The Best Sylvia Fallon Quotes

Jack: How old was Alexis when you became her stepmother? Was she still in diapers?
Sylvia: Yes, she was only two.
Jack: Did you ever hear the defendant tell her only bad girls soil their diapers?
Sylvia: You don't understand. From the outside it may look strange, but Bill just worked miracles with the girls.
Jack: In what way?
Sylvia: [stammers] Well... well, when Susan was four, she learned to tie her shoelaces in one afternoon. How many children do that?
Jack: How was this miracle accomplished?
Sylvia: She sat there for hours, tying and retying the laces until her little fingers made it work.
Jack: A four year old? Why? Did Mr.Fallon tell her that Daddy wouldn't love her anymore if she couldn't do it right by sundown?
Sylvia: Both girls were intent on pleasing their father.
Jack: I'll bet they were. Did the bow have to be exactly on center? Did the loops have to be exactly equal?
Professor Norman Rothenberg: Your Honor...
Judge: Mr. McCoy, let's move it along.
Jack: Why haven't you and your husband ever had children?
Sylvia: We discussed it and decided against it.
Jack: It was a mutual decision? You really don't want to have children of your own?
Sylvia: Bill thought two was enough.
Jack: What did you think?
Sylvia: In our family we leave the important decisions to the person who is best equipped to make them.
Jack: I see. How long has it been since you saw your parents?
Sylvia: I don't know. Quite a while. Bill doesn't like me to be away.
Jack: Do you hear yourself? Bill thinks, Bill wants, Bill needs. Do you think this man has ever asked himself once what you want, what you need?
Sylvia: There has to be a final authority, Mr. McCoy.
Jack: Are you saying that the defendant had total control of his family, Mrs. Fallon? Did the defendant constantly tell his children they were bad, they were stupid? Did he continually terrify them with a threat to withhold his love if they didn't meet his insane expectations? Did William Fallon terrorize his children, day after day, year after year, until they could no longer tell where he left off and they began?
Sylvia: Yes!
Nick: You stupid cow!

Sylvia: We have to meet him at the Palm Court at 4:00. He wouldn't like us to be late.
A.D.A. Abbie Carmichael: So you're late. Then what, he starts rearranging the teacups?

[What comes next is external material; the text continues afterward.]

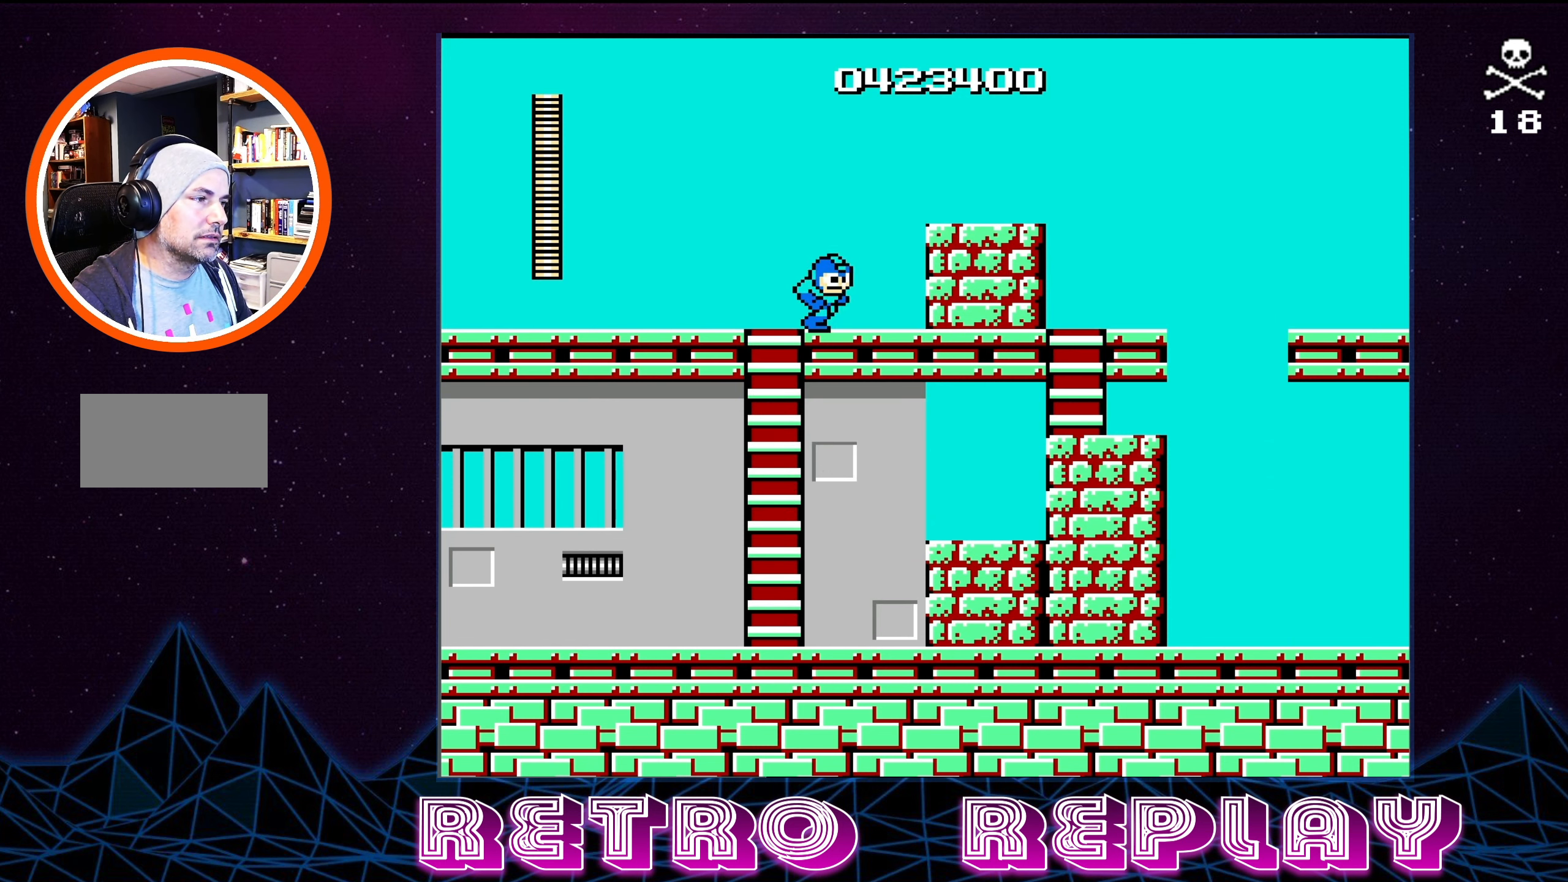
{"buttons": ["DPAD_RIGHT"], "events": [[266, "A", "up"]]}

Jack: Did William Fallon terrorize those girls by threatening to withhold his love for them if they didn't do exactly what he wanted?
Sylvia: Yes.
Nick: You stupid cow!
Judge: Mr. Fallon!
Nick: Judge, you can't do this. The only reason I married her is so my children would have a mother.

Jack: Do you work outside the home?
Sylvia: I know it's old-fashioned, but I believe if there are children, the wife should be home for them. Children are a precious gift.
Jack: Who handles the discipline, you or your husband?
Sylvia: He does.
Jack: Who takes care of the finances? Who deals with the workman, the electricians, the plumbers?
Sylvia: Bill.
Jack: Over the years, who took your children to school?
Sylvia: Mmm, he did.
Jack: Who took them shopping for clothes and toys?
Sylvia: Bill.
Jack: What exactly is your function in the family, Mrs. Fallon? To fold the towels?
[Mrs. Fallon pauses and looks at her husband]
Jack: Your husband can't tell you what to say right now.